As discussed in the preamble to the proposed rule, VA considered including as unmarked privately purchased headstones that do not meet the minimum inscription criteria that Congress set for an appropriate marker in VA national cemeteries at 38
U.S.C. 2404c. Those minimum criteria are the name of the decedent, the number of the grave, and other information that VA shall prescribe, id., which currently is branch of service and years of birth and death, see VA Form 401330 Inscription Information.

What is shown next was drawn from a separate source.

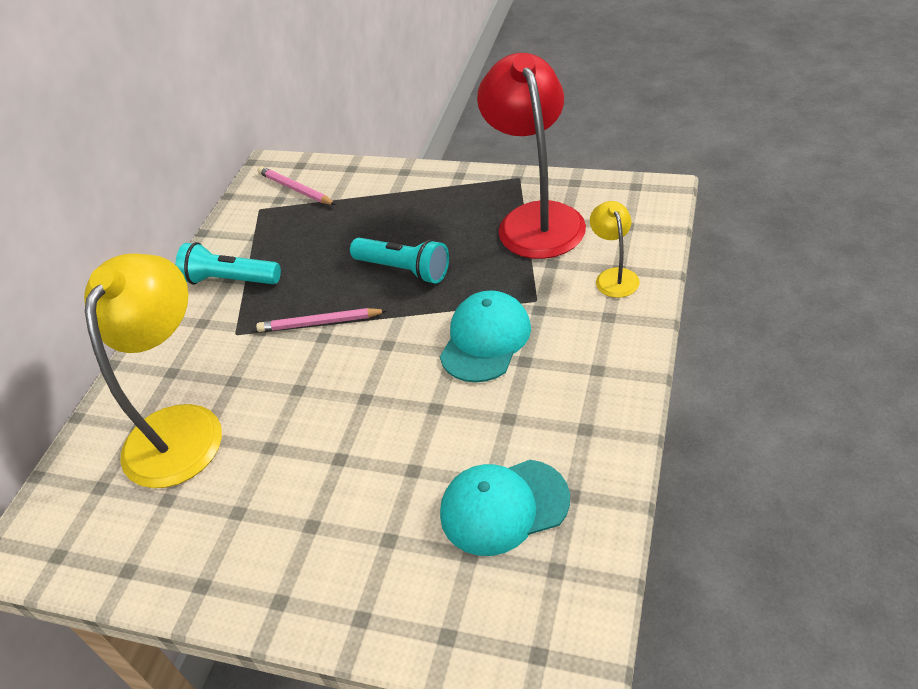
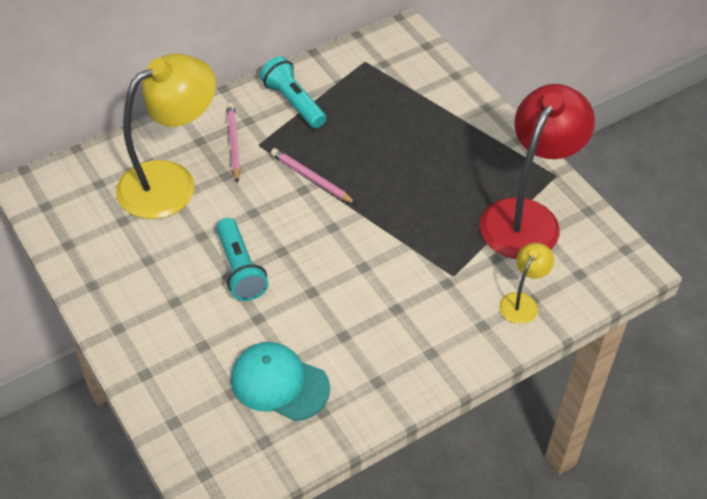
camera: 35 degrees right, 5 degrees up
pink pencil [258,166,336,205] -> pink pencil moved to [227,103,240,183]
turquoise flashlight [350,238,449,283] -> turquoise flashlight moved to [216,218,268,301]
turquoise cap [440,290,531,383] -> none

However, we continue to reject that alternative, because there is no indication that Congress intended its view of what is appropriate for markers in national cemeteries as the barometer for what is marked or unmarked in other cemeteries. In other words, Congresss use of the term appropriate marker in section 2404c indicates that some graves having a marker that is not appropriate for a national cemetery are nevertheless marked. In any event, it is incongruous to use section 2404cs definition of appropriate marker under the national cemetery administration program as a definition for unmarked graves in the headstone and marker program of section 2306. The predecessor to section 2404c, for example, required that national cemetery headstones contain the State of the decedent, 24 U.S.C. 279 1970;
but that does not mean that Congress considered a headstone not chronicling a State in a private cemetery as unmarked. And VA believes that if Congress were later to determine that the use of nicknames on headstones is not appropriate for national cemeteries, that would not mean that a headstone with a nickname in a private cemetery is unmarked. Although Congress mandated certain information be on headstones in national cemeteries, there is no indication that it intended section 2404c to be a definition of marked. Accordingly, the rule here focuses the unmarked inquiry not on what is appropriate for national cemeteries, but on whether there is a durable headstone or marker with a legible inscription that, in conjunction with a cemetery ledger or other reasonably accessible source, serves to identify the decedent. We make no changes based on these comments.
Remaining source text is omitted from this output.